Work, Energy & Power

Learn how forces cause work, how energy is stored and transferred, and how power measures the rate of doing work. Use interactive simulators to explore motion, height, mass, and time to understand real-world energy transformations.

Work — force × displacement
Energy — ability to do work
Kinetic Energy — energy of motion
Potential Energy — energy due to position
Conservation of Energy — energy transforms, not lost
Power — rate of doing work

Loading simulator…

Key formulas

Real-world applications

Lifting objects & cranes

Cranes do work by applying an upward force over a vertical distance. The work done equals the force times the displacement in the direction of the force.

Key insight: Work = Force × displacement (W = F·s). Lifting the same mass higher requires more work.

Roller coasters

As the car climbs, kinetic energy converts to potential energy; as it drops, PE converts back to KE. Friction converts some mechanical energy to thermal.

Key insight: KE ↔ PE conversion; total mechanical energy is conserved when friction is small.

Hydroelectric dams

Water at height has gravitational PE; as it falls it gains KE, which turns turbines to generate electricity. Energy is conserved and transformed.

Key insight: Conservation of energy: PE (water high) → KE (flow) → electrical energy.

Electric appliances

Power ratings (e.g. 100 W) tell you how much work (energy per second) the appliance uses. Same work in less time means higher power.

Key insight: Power = work done per second (P = W/t). Compare fast vs slow lift in the Power simulator.

Common misconceptions & tips

Work depends on both force and displacement in the direction of the force: W = F·s (or F s cos θ). A small force over a long distance can do the same work as a large force over a short distance. No work is done when the force is perpendicular to the displacement.
📘 Distance alone does not define work; the force component along the displacement matters.
🔢 W = F·s or W = F s cos θ
🧪 In the simulator, change force and displacement to see how work updates.
Energy is conserved: it is transferred or transformed, not destroyed. When work is done, energy moves from one form or object to another (e.g. kinetic to potential, or mechanical to thermal due to friction). The total energy of an isolated system stays constant.
📘 Energy changes form; it does not disappear. Thermal energy is still energy.
🔢 Conservation of energy: ΔKE + ΔPE + ΔE_other = 0
🧪 Toggle friction in the Conservation Lab and watch total energy.
KE = ½mv² depends on both mass and speed. At the same speed, a heavier object does have more KE. But at different speeds, a lighter object can have more KE if it is much faster. Doubling speed quadruples KE; doubling mass only doubles KE.
📘 KE depends on mass and on the square of speed—so speed has a larger effect.
🔢 KE = ½mv²
🧪 Compare different masses and speeds in the Speed vs KE simulator.
Gravitational potential energy is PE = mgh: it depends on mass m, gravitational field strength g, and height h. Doubling the mass doubles the PE for the same height. Doubling the height also doubles the PE for the same mass.
📘 PE is proportional to both mass and height.
🔢 PE = mgh
🧪 Lift different masses to the same height in the Height & PE simulator.

Tip: Use the simulators above to explore work (W = F·s), KE and PE, conservation of energy, and power (P = W/t).

┄┄┄┄┄┄┄┄┄┄┄┄┄┄┄┄┄┄┄┄

Objectives>
1. Name every real-world application that the work, energy and power page gives a heading to.
2. In the listing, arrange the part that opens with the line containing "genus: Navia" and closes with the line containing "collectors: D. Hall" as a Markdown table with the columns Row and Line.
The listing that follows has no connection to the work, energy and power page.

[Data records]
┄┄┄┄┄┄┄┄┄┄┄┄┄┄┄┄┄┄┄┄

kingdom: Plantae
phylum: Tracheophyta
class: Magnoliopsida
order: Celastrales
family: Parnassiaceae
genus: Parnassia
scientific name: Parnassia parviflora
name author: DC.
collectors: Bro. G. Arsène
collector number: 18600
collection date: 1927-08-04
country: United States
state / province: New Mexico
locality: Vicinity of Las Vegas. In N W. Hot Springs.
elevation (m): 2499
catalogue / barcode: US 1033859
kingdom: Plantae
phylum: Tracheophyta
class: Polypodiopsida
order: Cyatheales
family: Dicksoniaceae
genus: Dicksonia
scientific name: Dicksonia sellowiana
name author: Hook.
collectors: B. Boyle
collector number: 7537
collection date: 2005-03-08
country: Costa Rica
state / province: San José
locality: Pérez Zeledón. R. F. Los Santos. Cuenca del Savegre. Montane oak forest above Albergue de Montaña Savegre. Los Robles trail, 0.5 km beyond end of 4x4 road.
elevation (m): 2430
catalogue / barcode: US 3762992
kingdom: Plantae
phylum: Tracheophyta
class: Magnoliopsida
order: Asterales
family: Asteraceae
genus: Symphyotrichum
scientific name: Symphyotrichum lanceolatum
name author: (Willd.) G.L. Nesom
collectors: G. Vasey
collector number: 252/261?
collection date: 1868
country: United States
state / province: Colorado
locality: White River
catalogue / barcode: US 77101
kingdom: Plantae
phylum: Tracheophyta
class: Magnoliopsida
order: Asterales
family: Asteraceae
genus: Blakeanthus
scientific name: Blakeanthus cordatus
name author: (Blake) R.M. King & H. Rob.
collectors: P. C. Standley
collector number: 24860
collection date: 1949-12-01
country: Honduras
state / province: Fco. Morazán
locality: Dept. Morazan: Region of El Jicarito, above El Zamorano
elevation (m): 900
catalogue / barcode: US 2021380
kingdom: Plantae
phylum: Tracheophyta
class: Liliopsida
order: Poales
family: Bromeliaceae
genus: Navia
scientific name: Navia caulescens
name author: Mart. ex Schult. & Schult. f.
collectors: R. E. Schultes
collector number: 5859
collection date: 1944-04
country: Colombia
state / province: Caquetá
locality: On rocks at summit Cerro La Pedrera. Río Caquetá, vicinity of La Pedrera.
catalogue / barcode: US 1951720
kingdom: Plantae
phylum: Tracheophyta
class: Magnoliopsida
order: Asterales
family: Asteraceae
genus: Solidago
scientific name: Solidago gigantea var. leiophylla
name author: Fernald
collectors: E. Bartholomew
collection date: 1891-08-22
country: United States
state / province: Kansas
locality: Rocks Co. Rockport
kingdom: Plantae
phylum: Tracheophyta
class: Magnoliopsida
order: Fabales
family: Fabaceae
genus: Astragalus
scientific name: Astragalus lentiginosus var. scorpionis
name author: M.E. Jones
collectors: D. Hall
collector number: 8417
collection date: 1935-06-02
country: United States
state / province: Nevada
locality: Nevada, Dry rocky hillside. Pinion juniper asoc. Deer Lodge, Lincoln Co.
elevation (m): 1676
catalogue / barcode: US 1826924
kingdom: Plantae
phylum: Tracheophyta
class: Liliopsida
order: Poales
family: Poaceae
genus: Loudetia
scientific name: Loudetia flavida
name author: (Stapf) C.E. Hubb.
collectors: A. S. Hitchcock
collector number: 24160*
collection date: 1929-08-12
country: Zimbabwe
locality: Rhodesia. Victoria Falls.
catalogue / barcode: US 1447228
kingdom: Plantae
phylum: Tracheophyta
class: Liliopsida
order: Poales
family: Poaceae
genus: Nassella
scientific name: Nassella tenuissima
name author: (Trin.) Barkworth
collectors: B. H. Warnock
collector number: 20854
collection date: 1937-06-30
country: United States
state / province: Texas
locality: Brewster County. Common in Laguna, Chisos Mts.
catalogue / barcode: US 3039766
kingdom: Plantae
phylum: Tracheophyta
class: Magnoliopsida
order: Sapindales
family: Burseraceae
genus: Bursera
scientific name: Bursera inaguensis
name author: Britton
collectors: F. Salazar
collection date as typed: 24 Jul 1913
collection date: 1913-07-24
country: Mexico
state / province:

┄┄┄┄┄┄┄┄┄┄┄┄┄┄┄┄┄┄┄┄

In response>
1.
- Lifting objects & cranes
- Roller coasters
- Hydroelectric dams
- Electric appliances

2.
| Row | Line |
|---|---|
| 1 | genus: Navia |
| 2 | scientific name: Navia caulescens |
| 3 | name author: Mart. ex Schult. & Schult. f. |
| 4 | collectors: R. E. Schultes |
| 5 | collector number: 5859 |
| 6 | collection date: 1944-04 |
| 7 | country: Colombia |
| 8 | state / province: Caquetá |
| 9 | locality: On rocks at summit Cerro La Pedrera. Río Caquetá, vicinity of La Pedrera. |
| 10 | catalogue / barcode: US 1951720 |
| 11 | kingdom: Plantae |
| 12 | phylum: Tracheophyta |
| 13 | class: Magnoliopsida |
| 14 | order: Asterales |
| 15 | family: Asteraceae |
| 16 | genus: Solidago |
| 17 | scientific name: Solidago gigantea var. leiophylla |
| 18 | name author: Fernald |
| 19 | collectors: E. Bartholomew |
| 20 | collection date: 1891-08-22 |
| 21 | country: United States |
| 22 | state / province: Kansas |
| 23 | locality: Rocks Co. Rockport |
| 24 | kingdom: Plantae |
| 25 | phylum: Tracheophyta |
| 26 | class: Magnoliopsida |
| 27 | order: Fabales |
| 28 | family: Fabaceae |
| 29 | genus: Astragalus |
| 30 | scientific name: Astragalus lentiginosus var. scorpionis |
| 31 | name author: M.E. Jones |
| 32 | collectors: D. Hall |